Faire face à la question sociale : la contribution des territoires

Année : 2014

Thème : L’analyse du cas français mis à l’épreuve du détour par le Québec

Type : Recherche : orientée vers la pratique, action, évaluative...

Auteur(s) :

ROUZEAU Marc (France) – marcrouzeau7@gmail.com

Résumé :

La gestion de la question sociale s’est traduite, en France, par la constitution d’un « quasi –secteur » articulant protection sociale, aide sociale et action sociale et s’accompagnant, sur le temps long, d’un effritement des centres de commandement locaux. A la suite, dans les années 1980, et afin de faire face aux «nouveaux problèmes sociaux», les vertus de la proximité sont redécouvertes. Se propage alors un processus assez généralisé de socio-territorialisation : dans l’action sociale mais aussi dans des secteurs aussi divers que l’habitat, l’emploi, l’éducation, les politiques et les programmes d’action se construisent de plus en plus en référence aux territoires locaux et, tout à la fois, en viennent à incorporer des objectifs sociaux. Depuis 2005, le resserrement des règles du jeu et les logiques d’activation (économie des comportements et gouvernement à distance) entrainent une mutation du sens et des modalités de ces recours aux territoires.
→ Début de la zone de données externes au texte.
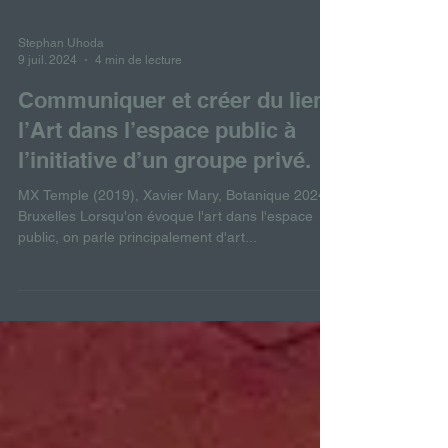
Stephan Uhoda
9 juil. 2024
4 min de lecture
Communiquer et créer du lien:
l’Art dans l’espace public à
l’initiative d’un groupe privé.
MX Temple (2019), Xavier Mary, Botanique 2024,
Bruxelles Lorsqu'on évoque l'art dans l'espace
public, on parle principalement d'art...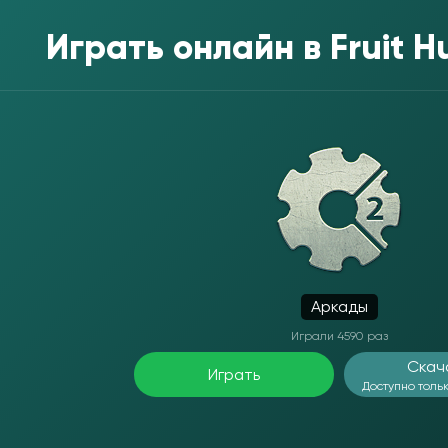
Играть онлайн в
Fruit 
Аркады
Играли 4590 раз
Скач
Играть
Доступно тольк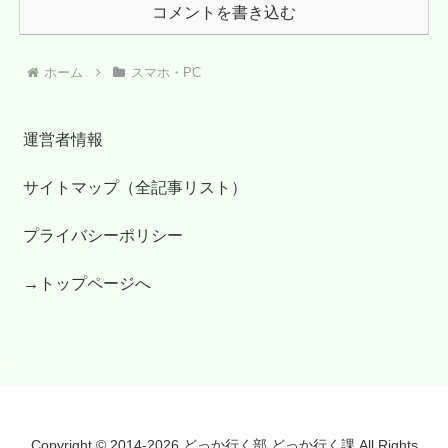
コメントを書き込む
ホーム
スマホ・PC
運営者情報
サイトマップ（全記事リスト）
プライバシーポリシー
→トップページへ
Copyright © 2014-2026 どっか行く部.どっか行く課 All Rights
Prenant appui sur la mobilisation croisées de données issues de la politique de la ville, de l’action sociale généraliste et de la lutte contre le décrochage scolaire (recherche universitaire, enquêtes évaluatives, observation participante menées sur une quinzaine d’années), nous proposons, lors de cette communication, de présenter la modélisation diachronique à laquelle nous sommes parvenu. Cette modélisation s’organise autour 5 répertoires de socio territorialisation qui, chacun, articule chacun une façon de penser et une façon d’agir vis-à-vis de la question sociale.
- Historiquement en France, l’action publique s’est organisée autour du répertoire de « l’aménagement réparateur » dans lequel le territoire est avant tout envisagé comme une « conséquence » de la question sociale.
- Puis dans l’époque de transition qui marque la fin des trente Glorieuse, les formes d’action se pluralisent et se déploient le répertoire de « l’aménagement réparateur » dans lequel le territoire est envisagé comme une « cause » par rapport aux problèmes sociaux, le répertoire de « la gestion modernisatrice » dans lequel le territoire est envisagé comme un « révélateur » et celui du « développement endogène » dans lequel le territoire est envisagé comme une « réponse ».
- Plus récemment, le répertoire de « l’activation cohésive », dans lequel le territoire est mobilisé comme « support-auxiliaire », apparaît comme un marqueur du nouveau régime d’Etat social actif en train de prendre prises.

Face à la complexité des équations en présence (circulation des idées du fait des transferts internationaux de politiques publiques – diversité et transformation des échelles d’action publique – chevauchement des répertoires qui cohabitent et apparaissent tous légitimes), le détour par le Québec permet alors d’entrevoir le sens et les modalités des réordonnancements en cours au niveau transnational et, tout à la fois, de repérer certaines des composantes spécifiques de notre dynamique nationale.